“Jadi mata tidak dapat berkata kepada tangan: “Aku tidak membutuhkan engkau”… Malahan justru anggota-anggota tubuh yang nampaknya paling lemah, yang paling dibutuhkan.”
(1 Korintus 12 : 21 – 22)
“Sejarah adalah sejarah yang tertulis. Sejarah lisan adalah dongeng karena tak ada kaitan bukti otentik. Maka jangan heran, jika Afrika adalah sebuah wilayah tanpa sejarah. Sejarah Afrika adalah sejarah orang Eropa di Afrika.” Pernyataan yang dikemukakan oleh Suka Hardjana, seorang dosen dan praktisi musik ini, sebenarnya sebuah pernyataan yang ingin menguji asal-usul dan kesahihan pemahaman sejarah itu menjadi milik penguasa. Mereka yang berkuasalah yang bisa membangun cerita, memberi nama, membuat ukurannya. Fakta selanjutnya, penguasa sering memosisikan dirinya sebagai hakim yang akan mengadili siapa saja yang melanggar ketentuan yang dibuatnya. Maka tak heran, Diponegoro adalah pemberontak, ketika sejarah ada di tangan pemerintah kolonial Belanda. Namun, setelah kita merdeka dan berdaulat sebagai bangsa, dan mulai belajar membangun sejarah kita sendiri, maka kini kita memberi nama pemberontak itu sebagai pahlawan.

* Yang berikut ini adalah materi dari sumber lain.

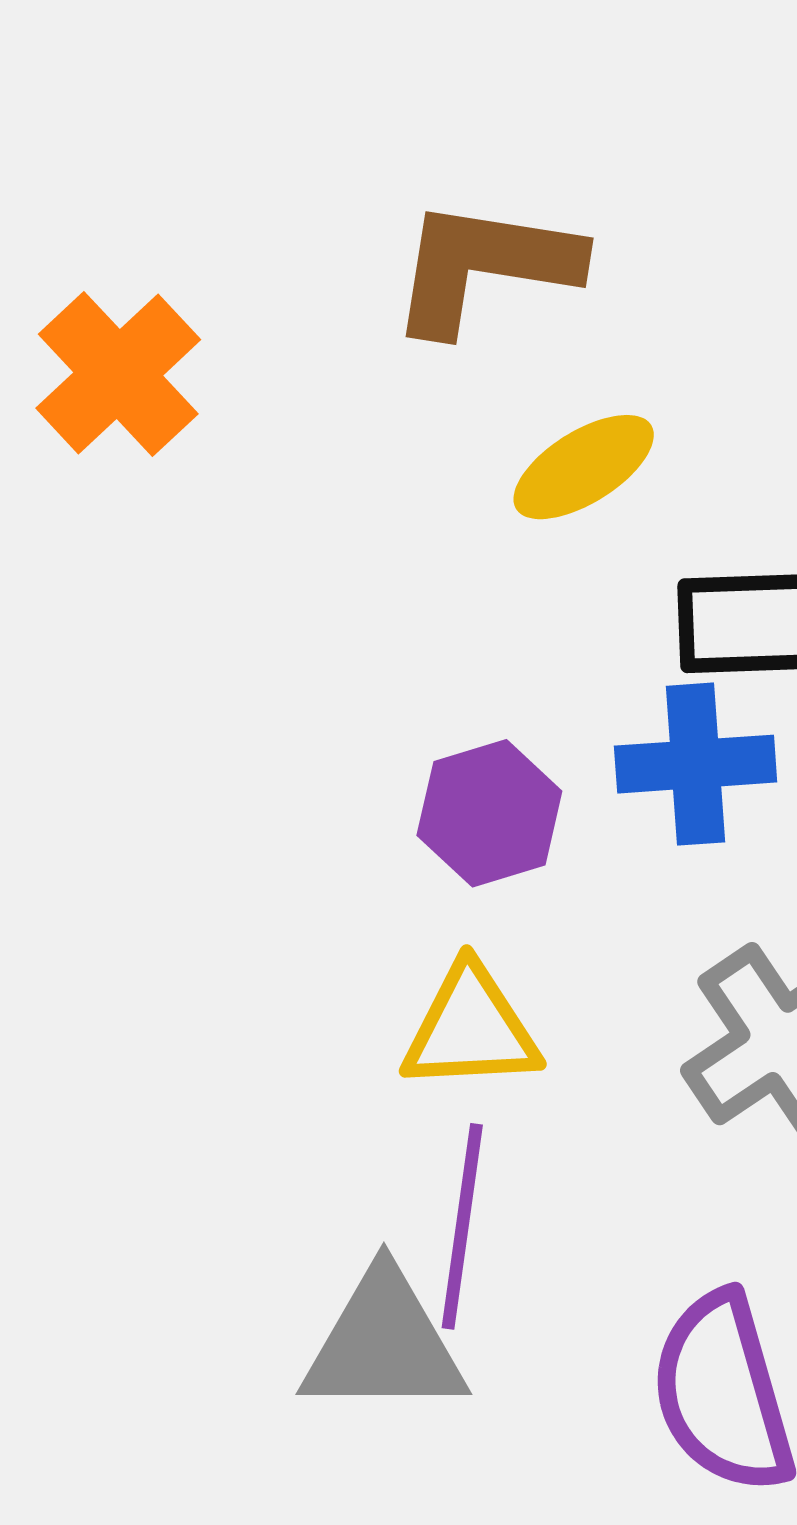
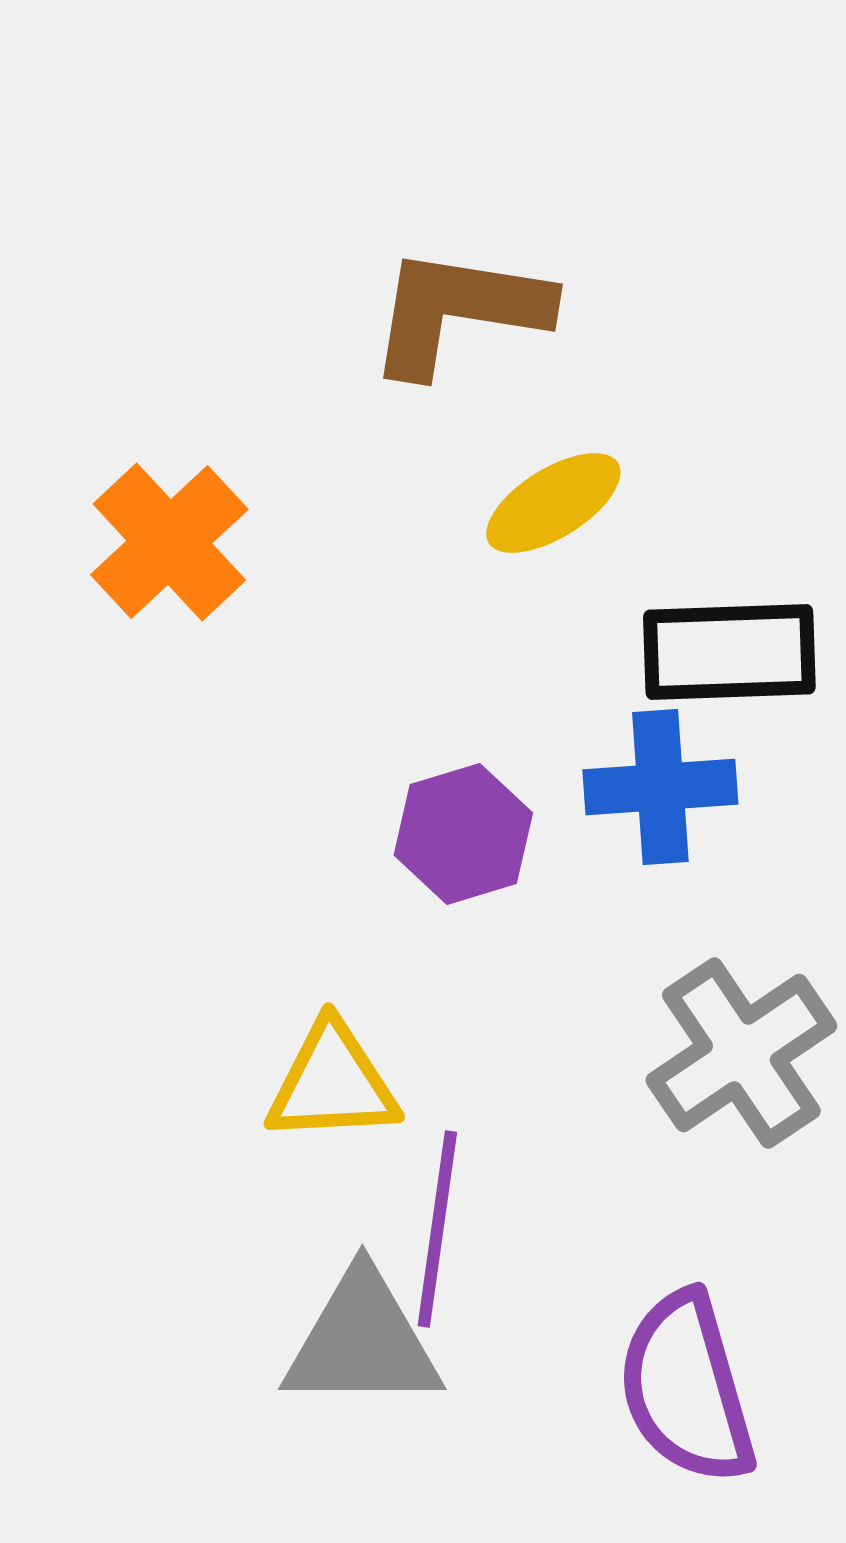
orange cross: (118, 374) -> (169, 542), moved
yellow triangle: (471, 1029) -> (332, 1083), moved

Hal serupa di atas, ternyata juga berlaku dalam musik. Setiap kali kita bicara tentang sejarah musik, semua orang akan merujuk pada sejarah musik tertentu, yang tak lain adalah sejarah musik Eropa. Mengapa? Mereka menjadi yang lebih dulu menuliskannya; mereka menjadi yang pertama membakukannya. Mereka memosisikan diri sebagai kiblat yang akan diikuti, hingga hari ini. Tak heran, jika dulu kita dijajah dengan kekuatan meriam dan senapan, kini kita dijajah dengan copyright. Salah satu dosa besar pembuat sejarah adalah ketika mengukur pihak lain berdasarkan kebenarannya sendiri. Saya tidak bisa mengatakan seorang tamu yang meminum air di gelas dengan sekali tenggak, sebagai hal yang tidak sopan hanya karena kita menganggap bahwa sopan adalah ketika meminumnya sedikit demi sedikit. Tamu kita itu juga memiliki kaidah yang berbeda. Justru bagi dirinya, sopan itu ditunjukkan dengan caranya seperti itu.
Kesalahan besar yang sama juga ketika kita menilai musik tradisional (musik etnik) berdasarkan kaidah musik barat. Musik tradisional juga mempunyai ukuran dan kaidah-kaidahnya sendiri. Meski tanpa tulisan dan seolah tanpa ukuran, seperti musik Barat. Dalam sebuah acara I’Exposition Universelle, ajang pameran negara-negara kolonial, yang digelar di Paris 1889, banyak orang Eropa yang tidak bisa mengerti, mengapa para pemain gamelan dapat memainkan musik mereka tanpa partitur. Musik yang dimainkan sedemikian panjang, dan masing-masing tahu kapan harus mengakhirinya. Mereka tentu juga akan terheran bahwa frekuensi 440 hz, bukanlah ukuran penting dalam menetapkan titik nada. Hal yang mengherankan lagi, ketidakharmonian itu justru bisa menjadi harmoni, di mana semua telinga bisa menerima, bahkan menikmatinya. Rasanya, justru inilah kekuatannya.
Sebuah musik yang juga mampu memberikan sebuah pesan moral yang kuat, bahwa keindahan hidup bersama, kadang tidak harus didekati dengan kemutlakan kaidah dan aturan yang baku, beku dan kaku. Kelenturan, kemampuan memaklumi perbedaan, berpikir alternatif, juga tetap perlu diberikan ruang dalam kita membangun sebuah harmoni.